WORK TO DO
Put the lines of the data into a JSON list of strings, one string per line and blank lines omitted, starting with the line containing "scientific name: Salix lasiolepis" and going on through the line containing "state / province: Louisiana", both included.

..............................

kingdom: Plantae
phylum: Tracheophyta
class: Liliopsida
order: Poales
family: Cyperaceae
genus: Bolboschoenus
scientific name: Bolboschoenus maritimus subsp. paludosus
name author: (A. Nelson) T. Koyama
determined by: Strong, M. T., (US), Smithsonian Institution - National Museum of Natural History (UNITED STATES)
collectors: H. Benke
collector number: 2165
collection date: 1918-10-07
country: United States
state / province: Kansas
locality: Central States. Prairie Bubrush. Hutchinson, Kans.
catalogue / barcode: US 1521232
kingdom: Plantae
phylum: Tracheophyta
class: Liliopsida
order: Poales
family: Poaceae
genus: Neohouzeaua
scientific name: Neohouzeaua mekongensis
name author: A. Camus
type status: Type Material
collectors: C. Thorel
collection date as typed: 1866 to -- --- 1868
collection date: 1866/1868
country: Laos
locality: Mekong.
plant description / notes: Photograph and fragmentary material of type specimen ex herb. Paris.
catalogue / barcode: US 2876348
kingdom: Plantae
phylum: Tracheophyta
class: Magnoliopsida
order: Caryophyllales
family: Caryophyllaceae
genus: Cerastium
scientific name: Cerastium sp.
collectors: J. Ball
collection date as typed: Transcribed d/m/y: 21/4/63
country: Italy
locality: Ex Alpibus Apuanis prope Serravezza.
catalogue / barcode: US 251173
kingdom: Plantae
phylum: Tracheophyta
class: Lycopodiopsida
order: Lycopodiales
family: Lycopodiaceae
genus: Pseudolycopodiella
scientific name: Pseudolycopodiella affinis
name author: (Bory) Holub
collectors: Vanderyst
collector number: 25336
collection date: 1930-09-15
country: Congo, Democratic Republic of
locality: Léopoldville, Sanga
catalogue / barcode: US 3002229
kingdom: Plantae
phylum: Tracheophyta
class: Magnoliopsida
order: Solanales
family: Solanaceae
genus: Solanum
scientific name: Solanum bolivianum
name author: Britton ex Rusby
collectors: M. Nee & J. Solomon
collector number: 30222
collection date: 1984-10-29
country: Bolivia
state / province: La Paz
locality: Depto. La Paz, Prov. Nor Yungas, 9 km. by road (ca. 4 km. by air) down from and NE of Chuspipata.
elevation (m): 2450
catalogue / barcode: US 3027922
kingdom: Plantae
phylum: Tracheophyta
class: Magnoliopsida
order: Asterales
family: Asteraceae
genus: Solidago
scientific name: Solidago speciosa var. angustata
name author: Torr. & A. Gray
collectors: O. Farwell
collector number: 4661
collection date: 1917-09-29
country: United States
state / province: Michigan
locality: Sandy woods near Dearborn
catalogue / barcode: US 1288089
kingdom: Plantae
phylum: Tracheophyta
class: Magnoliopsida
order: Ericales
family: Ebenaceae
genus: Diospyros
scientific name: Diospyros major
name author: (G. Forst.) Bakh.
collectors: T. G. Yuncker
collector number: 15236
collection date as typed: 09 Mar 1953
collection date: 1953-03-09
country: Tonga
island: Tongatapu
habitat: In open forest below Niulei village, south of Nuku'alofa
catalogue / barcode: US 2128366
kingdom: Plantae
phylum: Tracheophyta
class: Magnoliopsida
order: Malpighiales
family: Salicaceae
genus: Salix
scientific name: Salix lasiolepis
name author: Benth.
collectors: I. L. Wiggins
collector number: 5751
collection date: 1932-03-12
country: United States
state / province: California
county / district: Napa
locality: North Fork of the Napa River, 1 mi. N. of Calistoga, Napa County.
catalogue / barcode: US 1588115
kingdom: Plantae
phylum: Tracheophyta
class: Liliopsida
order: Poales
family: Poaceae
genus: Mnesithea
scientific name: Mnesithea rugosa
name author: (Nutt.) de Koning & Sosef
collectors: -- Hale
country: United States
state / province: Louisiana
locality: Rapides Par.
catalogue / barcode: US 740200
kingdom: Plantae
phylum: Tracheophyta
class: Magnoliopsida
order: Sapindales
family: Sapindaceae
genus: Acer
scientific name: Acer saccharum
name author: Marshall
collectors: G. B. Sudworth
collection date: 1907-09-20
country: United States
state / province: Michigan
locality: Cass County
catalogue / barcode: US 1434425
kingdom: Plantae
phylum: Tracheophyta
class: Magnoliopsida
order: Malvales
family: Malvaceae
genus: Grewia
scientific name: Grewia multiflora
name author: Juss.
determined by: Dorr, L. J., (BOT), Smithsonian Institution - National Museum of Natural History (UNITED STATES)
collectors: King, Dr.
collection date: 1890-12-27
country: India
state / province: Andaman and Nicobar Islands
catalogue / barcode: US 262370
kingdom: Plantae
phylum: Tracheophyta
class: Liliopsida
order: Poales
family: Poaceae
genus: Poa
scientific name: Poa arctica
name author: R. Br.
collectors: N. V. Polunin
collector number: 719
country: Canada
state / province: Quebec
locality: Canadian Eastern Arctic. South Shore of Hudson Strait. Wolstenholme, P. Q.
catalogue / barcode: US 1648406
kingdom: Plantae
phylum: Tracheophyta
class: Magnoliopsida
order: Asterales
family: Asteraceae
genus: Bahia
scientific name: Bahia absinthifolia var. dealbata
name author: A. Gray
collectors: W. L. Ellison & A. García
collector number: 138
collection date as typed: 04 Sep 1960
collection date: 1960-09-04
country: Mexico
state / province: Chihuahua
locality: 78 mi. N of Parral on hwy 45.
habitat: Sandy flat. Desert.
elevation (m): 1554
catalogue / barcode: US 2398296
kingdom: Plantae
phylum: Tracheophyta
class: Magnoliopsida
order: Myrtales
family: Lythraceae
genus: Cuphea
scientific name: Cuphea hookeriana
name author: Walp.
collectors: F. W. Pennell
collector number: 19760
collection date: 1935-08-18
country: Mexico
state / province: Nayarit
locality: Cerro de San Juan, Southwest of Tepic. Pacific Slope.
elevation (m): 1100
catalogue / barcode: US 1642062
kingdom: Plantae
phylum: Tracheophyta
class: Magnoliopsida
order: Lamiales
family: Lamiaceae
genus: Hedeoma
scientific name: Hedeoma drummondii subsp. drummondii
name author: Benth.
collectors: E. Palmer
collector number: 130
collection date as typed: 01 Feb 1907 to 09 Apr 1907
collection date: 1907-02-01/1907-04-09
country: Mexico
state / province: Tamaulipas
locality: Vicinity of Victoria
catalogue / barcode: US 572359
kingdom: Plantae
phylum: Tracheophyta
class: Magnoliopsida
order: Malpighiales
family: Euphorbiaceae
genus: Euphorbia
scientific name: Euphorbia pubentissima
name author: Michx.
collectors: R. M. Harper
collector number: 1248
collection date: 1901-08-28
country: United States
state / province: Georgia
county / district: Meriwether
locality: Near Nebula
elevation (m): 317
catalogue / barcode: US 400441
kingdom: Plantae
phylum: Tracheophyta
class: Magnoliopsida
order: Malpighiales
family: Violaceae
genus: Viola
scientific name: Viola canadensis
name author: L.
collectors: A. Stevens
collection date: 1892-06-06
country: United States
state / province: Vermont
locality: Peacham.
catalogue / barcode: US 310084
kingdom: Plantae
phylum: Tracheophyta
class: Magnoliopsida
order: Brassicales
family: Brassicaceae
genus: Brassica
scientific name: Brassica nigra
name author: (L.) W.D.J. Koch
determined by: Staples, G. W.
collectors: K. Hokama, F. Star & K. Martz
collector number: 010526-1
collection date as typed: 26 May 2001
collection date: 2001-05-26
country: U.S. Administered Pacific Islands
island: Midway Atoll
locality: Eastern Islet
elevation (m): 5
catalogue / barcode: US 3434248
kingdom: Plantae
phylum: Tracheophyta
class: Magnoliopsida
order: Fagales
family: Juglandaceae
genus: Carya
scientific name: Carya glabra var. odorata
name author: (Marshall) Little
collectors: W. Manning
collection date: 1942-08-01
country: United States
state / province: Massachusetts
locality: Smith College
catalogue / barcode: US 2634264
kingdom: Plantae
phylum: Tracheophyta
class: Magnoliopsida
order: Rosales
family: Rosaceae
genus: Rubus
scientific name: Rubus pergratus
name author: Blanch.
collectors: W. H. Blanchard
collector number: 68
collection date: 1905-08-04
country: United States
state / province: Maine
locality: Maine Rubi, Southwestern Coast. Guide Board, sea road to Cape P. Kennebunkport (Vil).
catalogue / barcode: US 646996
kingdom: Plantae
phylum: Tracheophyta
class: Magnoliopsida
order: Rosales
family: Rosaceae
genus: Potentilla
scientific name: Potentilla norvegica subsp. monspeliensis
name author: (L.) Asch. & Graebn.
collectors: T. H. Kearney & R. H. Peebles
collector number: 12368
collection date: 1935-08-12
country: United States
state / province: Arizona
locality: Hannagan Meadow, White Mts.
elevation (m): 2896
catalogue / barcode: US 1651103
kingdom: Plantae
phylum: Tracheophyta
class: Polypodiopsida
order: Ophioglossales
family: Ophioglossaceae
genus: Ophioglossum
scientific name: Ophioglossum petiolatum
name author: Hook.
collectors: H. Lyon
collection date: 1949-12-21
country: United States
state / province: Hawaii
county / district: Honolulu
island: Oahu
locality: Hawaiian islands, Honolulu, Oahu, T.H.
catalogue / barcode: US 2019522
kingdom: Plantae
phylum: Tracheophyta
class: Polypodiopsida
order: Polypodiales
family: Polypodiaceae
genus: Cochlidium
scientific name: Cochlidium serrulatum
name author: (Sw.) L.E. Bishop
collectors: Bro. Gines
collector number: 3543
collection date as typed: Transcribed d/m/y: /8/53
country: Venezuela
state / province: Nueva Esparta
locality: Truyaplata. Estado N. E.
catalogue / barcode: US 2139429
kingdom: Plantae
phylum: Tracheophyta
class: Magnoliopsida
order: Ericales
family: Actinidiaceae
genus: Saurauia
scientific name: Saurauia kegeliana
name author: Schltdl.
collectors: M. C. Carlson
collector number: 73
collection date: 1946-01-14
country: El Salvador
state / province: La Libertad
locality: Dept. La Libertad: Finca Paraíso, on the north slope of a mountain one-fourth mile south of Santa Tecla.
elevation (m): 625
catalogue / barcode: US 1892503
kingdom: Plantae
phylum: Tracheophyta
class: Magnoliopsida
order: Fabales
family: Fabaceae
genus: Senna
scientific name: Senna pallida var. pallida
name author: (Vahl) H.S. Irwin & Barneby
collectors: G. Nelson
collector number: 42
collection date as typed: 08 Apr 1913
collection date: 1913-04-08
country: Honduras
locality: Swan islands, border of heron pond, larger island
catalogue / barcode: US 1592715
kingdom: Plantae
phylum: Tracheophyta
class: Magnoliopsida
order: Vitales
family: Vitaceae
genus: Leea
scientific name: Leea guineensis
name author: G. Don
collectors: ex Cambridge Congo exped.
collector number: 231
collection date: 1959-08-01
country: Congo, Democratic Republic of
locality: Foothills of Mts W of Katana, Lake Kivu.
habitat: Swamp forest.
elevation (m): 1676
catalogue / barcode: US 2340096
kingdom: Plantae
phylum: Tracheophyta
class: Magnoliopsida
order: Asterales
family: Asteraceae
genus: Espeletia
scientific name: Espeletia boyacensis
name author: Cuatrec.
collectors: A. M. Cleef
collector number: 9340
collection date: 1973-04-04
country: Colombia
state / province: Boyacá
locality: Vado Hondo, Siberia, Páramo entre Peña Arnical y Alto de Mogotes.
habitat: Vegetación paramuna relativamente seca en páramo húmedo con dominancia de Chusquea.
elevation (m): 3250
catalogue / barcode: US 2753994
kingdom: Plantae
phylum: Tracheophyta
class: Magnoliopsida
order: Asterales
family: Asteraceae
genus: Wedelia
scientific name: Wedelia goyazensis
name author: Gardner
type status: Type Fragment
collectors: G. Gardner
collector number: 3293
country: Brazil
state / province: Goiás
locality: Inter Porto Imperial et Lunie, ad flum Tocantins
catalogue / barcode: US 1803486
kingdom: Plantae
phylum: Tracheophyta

..............................

THE RESPONSE
[
  "scientific name: Salix lasiolepis",
  "name author: Benth.",
  "collectors: I. L. Wiggins",
  "collector number: 5751",
  "collection date: 1932-03-12",
  "country: United States",
  "state / province: California",
  "county / district: Napa",
  "locality: North Fork of the Napa River, 1 mi. N. of Calistoga, Napa County.",
  "catalogue / barcode: US 1588115",
  "kingdom: Plantae",
  "phylum: Tracheophyta",
  "class: Liliopsida",
  "order: Poales",
  "family: Poaceae",
  "genus: Mnesithea",
  "scientific name: Mnesithea rugosa",
  "name author: (Nutt.) de Koning & Sosef",
  "collectors: -- Hale",
  "country: United States",
  "state / province: Louisiana"
]